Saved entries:
*** Begin section ***
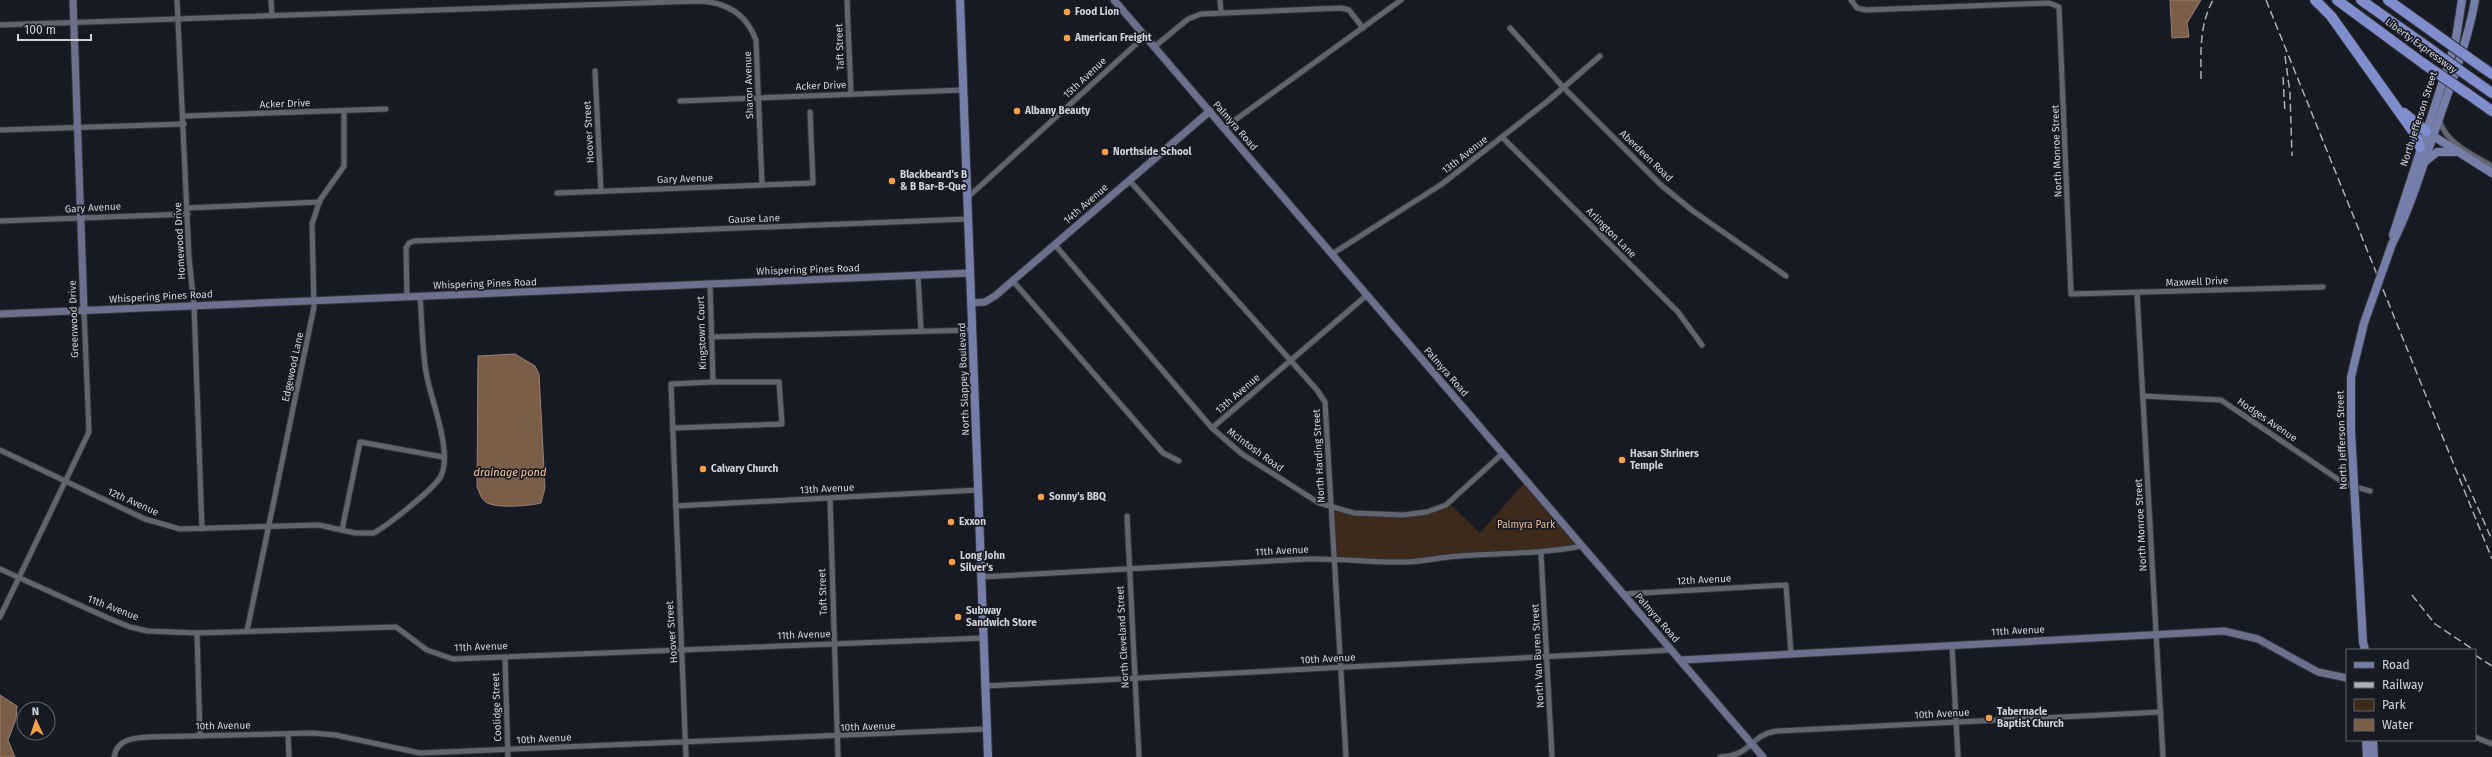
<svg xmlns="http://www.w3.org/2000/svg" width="2492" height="757" viewBox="0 0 2492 757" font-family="'Fira Sans',sans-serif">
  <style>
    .green { fill: #3d2a1a }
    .water { fill: #7b5e47; stroke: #958173 }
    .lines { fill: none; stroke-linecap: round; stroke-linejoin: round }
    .street-casing { stroke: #32333a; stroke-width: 7 }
    .secondary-casing { stroke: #32333a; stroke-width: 9 }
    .primary-casing { stroke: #32333a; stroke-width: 10 }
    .highway-casing { stroke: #32333a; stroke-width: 12 }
    .street { stroke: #626570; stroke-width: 5 }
    .secondary { stroke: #6b718c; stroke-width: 7 }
    .primary { stroke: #757ea8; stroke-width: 8 }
    .highway { stroke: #818ece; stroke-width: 10 }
    .rail { stroke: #aeafb6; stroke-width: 1.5; stroke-dasharray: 8 4; stroke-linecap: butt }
    .primary-bridge-casing { stroke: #32333a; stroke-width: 10; stroke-linecap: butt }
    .highway-bridge-casing { stroke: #32333a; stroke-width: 12; stroke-linecap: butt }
    .primary-bridge { stroke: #757ea8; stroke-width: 8 }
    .highway-bridge { stroke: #818ece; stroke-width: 10 }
    .poi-dot { fill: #f9a04d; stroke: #181a23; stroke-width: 1.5 }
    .labels { text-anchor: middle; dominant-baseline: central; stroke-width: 3.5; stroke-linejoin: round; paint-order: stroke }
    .poi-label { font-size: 10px; font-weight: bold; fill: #d3d4db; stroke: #181a23; text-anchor: start }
    .street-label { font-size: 10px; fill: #d3d4db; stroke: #181a23 }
    .park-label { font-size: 10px; fill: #f1be93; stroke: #181a23 }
    .water-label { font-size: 11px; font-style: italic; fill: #fcc89e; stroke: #181a23 }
  </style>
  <rect width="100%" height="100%" fill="#181a23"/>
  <polygon class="green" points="1526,481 1582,545 1564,549 1419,561 1336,558 1333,510 1403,516 1450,504 1480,533"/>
  <g class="water">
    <polygon points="2170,0 2201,0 2187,23 2189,37 2172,38"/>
    <path d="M515 354 535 366 539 374 545 488 541 503C530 506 501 508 490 504 482 502 480 494 477 487L478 356Z"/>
    <polygon points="0,695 17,706 16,719 8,740 15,757 0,757"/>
  </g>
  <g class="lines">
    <g class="street-casing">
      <g id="street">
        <polyline points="177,0 189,258 194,305 202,529"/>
        <polyline points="271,0 272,16"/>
        <polyline points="847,0 851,94"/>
        <polyline points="1220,0 1221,12"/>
        <polyline points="1851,0 1857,8 1866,10 2049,3 2059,7 2071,294 2323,287"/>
        <path d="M0 25 699 1C726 2 746 13 756 40L762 184"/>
        <polyline points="1510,28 1563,87 1661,185 1693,211 1786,276"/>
        <polyline points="1154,47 1188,19 1201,14 1341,8 1349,10 1363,28"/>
        <polyline points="595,71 601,191"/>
        <polyline points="680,101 963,90"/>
        <polyline points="184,116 386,109"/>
        <path d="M2439 120C2447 144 2471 154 2492 166"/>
        <polyline points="1224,128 1401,0"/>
        <polyline points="0,130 184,124"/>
        <polyline points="1502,137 1678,312 1702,345"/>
        <polyline points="1129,180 1317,390 1325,402 1346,757"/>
        <polyline points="557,193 813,183 810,112"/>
        <polyline points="967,198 1145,36"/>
        <polyline points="187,208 320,202"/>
        <polyline points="0,221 188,214"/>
        <polyline points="1055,245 1212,428 1242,454 1319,503 1354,513 1403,515 1427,512 1446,505 1503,453"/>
        <polyline points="1332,254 1442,184 1549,100 1600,56"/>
        <polyline points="918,275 921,331"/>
        <polyline points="1013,281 1163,453 1179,461"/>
        <polyline points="710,283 713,382"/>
        <polyline points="2137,293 2163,757"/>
        <polyline points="407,296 406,248 409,243 414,241 968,219"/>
        <polyline points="711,337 972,330"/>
        <polyline points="2143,396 2221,400 2345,484 2370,491"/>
        <polyline points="673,428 782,424 779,382 713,382 671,384 686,757"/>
        <polyline points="1212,428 1367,295"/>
        <path d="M0 450 145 519 180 529 319 525 355 533H374C388 525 434 489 441 476 453 451 430 398 426 372 422 347 422 321 420 296"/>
        <polyline points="830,498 838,757"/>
        <polyline points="676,506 978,490"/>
        <polyline points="1127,516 1139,757"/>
        <polyline points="342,530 360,442 443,457"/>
        <polyline points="1541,553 1552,757"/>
        <polyline points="0,569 108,618 130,627 148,631 197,633 396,627 427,650 453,659 984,638"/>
        <path d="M981 577 1308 559C1338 558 1367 562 1396 562 1418 563 1439 557 1460 556 1502 553 1541 554 1582 546"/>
        <polyline points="1623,594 1786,585 1791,654"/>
        <polyline points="0,617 89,432 84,311"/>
        <polyline points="247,631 314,307 312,224 320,200 344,166 344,111"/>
        <polyline points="197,633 200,736"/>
        <polyline points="1952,645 1958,757"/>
        <polyline points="505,657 508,757"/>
        <polyline points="986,686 1672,650"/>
        <polyline points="288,734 289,757"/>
        <polyline points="2475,737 2492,744"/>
        <path d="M114 757C117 739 133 738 149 737L313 733 335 735 420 753 987 729"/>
        <path d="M1720 757C1754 755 1749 735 1777 731L2161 712"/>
      </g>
    </g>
    <g class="secondary-casing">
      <g id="secondary">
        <polyline points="73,0 84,311"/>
        <polyline points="1114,0 1763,757"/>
        <polyline points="971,303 985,302 995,296 1210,111"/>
        <polyline points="0,314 970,273"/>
        <polyline points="1681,660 2224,631 2258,639 2318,672 2347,678"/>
      </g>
    </g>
    <g class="primary-casing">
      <g id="primary">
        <polyline points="960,0 988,757"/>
        <polyline points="2430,134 2492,173"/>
        <polyline points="2426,161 2437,152 2455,152"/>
        <polyline points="2393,235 2455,44 2462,0"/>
        <path d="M2392 244C2412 205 2424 161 2439 119 2452 80 2468 41 2475 0"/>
        <polyline points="2363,642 2365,650"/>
        <polyline points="2366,740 2367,757"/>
        <polyline points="2373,740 2374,757"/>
      </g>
    </g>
    <g class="highway-casing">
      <g id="highway">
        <polyline points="2315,0 2331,16 2415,134 2420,147"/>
        <polyline points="2337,0 2424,64"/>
        <polyline points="2361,0 2429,48"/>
        <polyline points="2388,0 2437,35"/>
        <polyline points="2479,65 2492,74"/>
        <polyline points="2472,79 2492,93"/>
        <polyline points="2468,94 2492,111"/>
        <polyline points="2404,113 2426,131"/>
      </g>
    </g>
    <use href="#street" class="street"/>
    <use href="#secondary" class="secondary"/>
    <use href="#primary" class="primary"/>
    <use href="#highway" class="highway"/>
    <g class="rail">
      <polyline points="2266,0 2492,559"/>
      <polyline points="2285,56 2290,93 2292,156"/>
      <polyline points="2283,77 2285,113"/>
      <path d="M2201 79C2201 51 2199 26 2213 0"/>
      <polyline points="2463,474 2492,540"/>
      <polyline points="2412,595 2435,624 2474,650"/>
      <polyline points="2475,655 2492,666"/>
    </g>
    <g class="primary-bridge-casing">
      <polyline id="primary-bridge" points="2363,642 2351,431 2351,377 2364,323 2392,244"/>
    </g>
    <g class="highway-bridge-casing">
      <g id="highway-bridge">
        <polyline points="2437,35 2479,65"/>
        <polyline points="2429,48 2472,79"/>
        <polyline points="2424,64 2468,94"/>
      </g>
    </g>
    <use href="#primary-bridge" class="primary-bridge"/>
    <use href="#highway-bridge" class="highway-bridge"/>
  </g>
  <g class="poi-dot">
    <circle cx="1067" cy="12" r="4"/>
    <circle cx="1067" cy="38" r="4"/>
    <circle cx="1017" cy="111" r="4"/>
    <circle cx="1105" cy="152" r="4"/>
    <circle cx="892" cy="181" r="4"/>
    <circle cx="1622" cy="460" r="4"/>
    <circle cx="703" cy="469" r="4"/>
    <circle cx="1041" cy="497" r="4"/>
    <circle cx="951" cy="522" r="4"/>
    <circle cx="952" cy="562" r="4"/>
    <circle cx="958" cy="617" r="4"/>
    <circle cx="1989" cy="718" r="4"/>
  </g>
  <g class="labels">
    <g class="poi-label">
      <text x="1075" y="12">Food Lion</text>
      <text x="1075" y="38">American Freight</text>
      <text x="1025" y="111">Albany Beauty</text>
      <text x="1113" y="152">Northside School</text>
      <text x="900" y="175">Blackbeard's B<tspan x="900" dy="12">&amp; B Bar-B-Que</tspan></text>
      <text x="1630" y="454">Hasan Shriners<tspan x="1630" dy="12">Temple</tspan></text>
      <text x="711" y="469">Calvary Church</text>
      <text x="1049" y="497">Sonny's BBQ</text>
      <text x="959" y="522">Exxon</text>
      <text x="960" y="556">Long John<tspan x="960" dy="12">Silver's</tspan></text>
      <text x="966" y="611">Subway<tspan x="966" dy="12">Sandwich Store</tspan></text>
      <text x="1997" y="712">Tabernacle<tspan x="1997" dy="12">Baptist Church</tspan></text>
    </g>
    <g class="street-label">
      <text transform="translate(2421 46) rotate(36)">Liberty Expressway</text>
      <text transform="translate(840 47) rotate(-92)">Taft Street</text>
      <text transform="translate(1085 78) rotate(-43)">15th Avenue</text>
      <text transform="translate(749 85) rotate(-92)">Sharon Avenue</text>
      <text transform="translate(821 86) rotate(-2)">Acker Drive</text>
      <text transform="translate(285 104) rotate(-2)">Acker Drive</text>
      <text transform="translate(2419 119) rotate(-72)">North Jefferson Street</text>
      <text transform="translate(1235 126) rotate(49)">Palmyra Road</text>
      <text transform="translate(589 132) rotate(-93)">Hoover Street</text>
      <text transform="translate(2057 151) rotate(-92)">North Monroe Street</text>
      <text transform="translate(1465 155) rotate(-38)">13th Avenue</text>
      <text transform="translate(1646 156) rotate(44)">Aberdeen Road</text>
      <text transform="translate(685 179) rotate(-2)">Gary Avenue</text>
      <text transform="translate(1086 204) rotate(-41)">14th Avenue</text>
      <text transform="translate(93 208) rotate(-3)">Gary Avenue</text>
      <text transform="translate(754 219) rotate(-2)">Gause Lane</text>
      <text transform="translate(1611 233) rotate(45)">Arlington Lane</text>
      <text transform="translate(180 241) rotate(-93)">Homewood Drive</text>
      <text transform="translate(808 270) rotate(-2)">Whispering Pines Road</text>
      <text transform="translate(2197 282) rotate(-2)">Maxwell Drive</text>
      <text transform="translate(485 284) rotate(-2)">Whispering Pines Road</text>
      <text transform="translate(161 297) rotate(-3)">Whispering Pines Road</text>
      <text transform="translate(74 319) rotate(-92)">Greenwood Drive</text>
      <text transform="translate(702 333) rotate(-92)">Kingstown Court</text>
      <text transform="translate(293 367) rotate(-78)">Edgewood Lane</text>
      <text transform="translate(1446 372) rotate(49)">Palmyra Road</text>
      <text transform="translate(964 379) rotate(-92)">North Slappey Boulevard</text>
      <text transform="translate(1238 394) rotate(-41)">13th Avenue</text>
      <text transform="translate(2267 420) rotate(34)">Hodges Avenue</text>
      <text transform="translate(2342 440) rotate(-92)">North Jefferson Street</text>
      <text transform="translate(1255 450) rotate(36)">McIntosh Road</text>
      <text transform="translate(1319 456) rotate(-93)">North Harding Street</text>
      <text transform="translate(827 489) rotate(-3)">13th Avenue</text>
      <text transform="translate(133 502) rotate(24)">12th Avenue</text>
      <text transform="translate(2141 525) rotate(-93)">North Monroe Street</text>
      <text transform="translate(1282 551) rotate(-3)">11th Avenue</text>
      <text transform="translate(1704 580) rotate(-3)">12th Avenue</text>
      <text transform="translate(823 592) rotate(-92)">Taft Street</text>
      <text transform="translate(113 608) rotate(21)">11th Avenue</text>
      <text transform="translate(1657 618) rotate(49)">Palmyra Road</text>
      <text transform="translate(2018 631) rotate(-3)">11th Avenue</text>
      <text transform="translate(672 632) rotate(-94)">Hoover Street</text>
      <text transform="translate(804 635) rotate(-2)">11th Avenue</text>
      <text transform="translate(1123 637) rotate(-93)">North Cleveland Street</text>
      <text transform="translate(481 647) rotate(-2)">11th Avenue</text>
      <text transform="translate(1538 656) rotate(-93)">North Van Buren Street</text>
      <text transform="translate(1328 659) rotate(-3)">10th Avenue</text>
      <text transform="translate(497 707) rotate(-92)">Coolidge Street</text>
      <text transform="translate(1942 714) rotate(-3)">10th Avenue</text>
      <text transform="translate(223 726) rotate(-1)">10th Avenue</text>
      <text transform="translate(868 727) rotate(-2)">10th Avenue</text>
      <text transform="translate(544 739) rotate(-3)">10th Avenue</text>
    </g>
    <g class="park-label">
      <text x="1526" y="525">Palmyra Park</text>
    </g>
    <g class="water-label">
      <text x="510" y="472">drainage pond</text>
    </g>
  </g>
  <rect x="2346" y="649" width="130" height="92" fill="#181a23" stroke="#63646d"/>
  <rect x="2354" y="662" width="20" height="6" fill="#757ea8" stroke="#63646d"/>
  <text x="2382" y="669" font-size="12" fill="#d3d4db">Road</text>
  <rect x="2354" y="682" width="20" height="6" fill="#aeafb6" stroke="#63646d"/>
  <text x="2382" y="689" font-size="12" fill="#d3d4db">Railway</text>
  <rect x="2354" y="699" width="20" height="12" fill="#3d2a1a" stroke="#63646d"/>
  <text x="2382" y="709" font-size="12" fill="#d3d4db">Park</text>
  <rect x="2354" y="719" width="20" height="12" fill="#7b5e47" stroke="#63646d"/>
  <text x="2382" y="729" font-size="12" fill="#d3d4db">Water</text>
  <g transform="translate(36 721) rotate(357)"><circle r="19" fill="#181a23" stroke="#63646d"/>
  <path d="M0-3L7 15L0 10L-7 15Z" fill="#f9a04d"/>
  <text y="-6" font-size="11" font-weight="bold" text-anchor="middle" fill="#d3d4db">N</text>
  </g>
  <path d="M18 34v6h73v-6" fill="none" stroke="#d3d4db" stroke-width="2"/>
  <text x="24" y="34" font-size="12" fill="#d3d4db" stroke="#181a23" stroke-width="3" paint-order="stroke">100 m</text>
</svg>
*** End section ***
=== Problem ===
Extract from the records above the lines from the one containing "#32333a; stroke-width: 12;" to the one containing "middle; dominant-baseline: central;", both lines included, exactly as they appear and with nothing else.

=== Response to the exercise ===
    .highway-bridge-casing { stroke: #32333a; stroke-width: 12; stroke-linecap: butt }
    .primary-bridge { stroke: #757ea8; stroke-width: 8 }
    .highway-bridge { stroke: #818ece; stroke-width: 10 }
    .poi-dot { fill: #f9a04d; stroke: #181a23; stroke-width: 1.5 }
    .labels { text-anchor: middle; dominant-baseline: central; stroke-width: 3.5; stroke-linejoin: round; paint-order: stroke }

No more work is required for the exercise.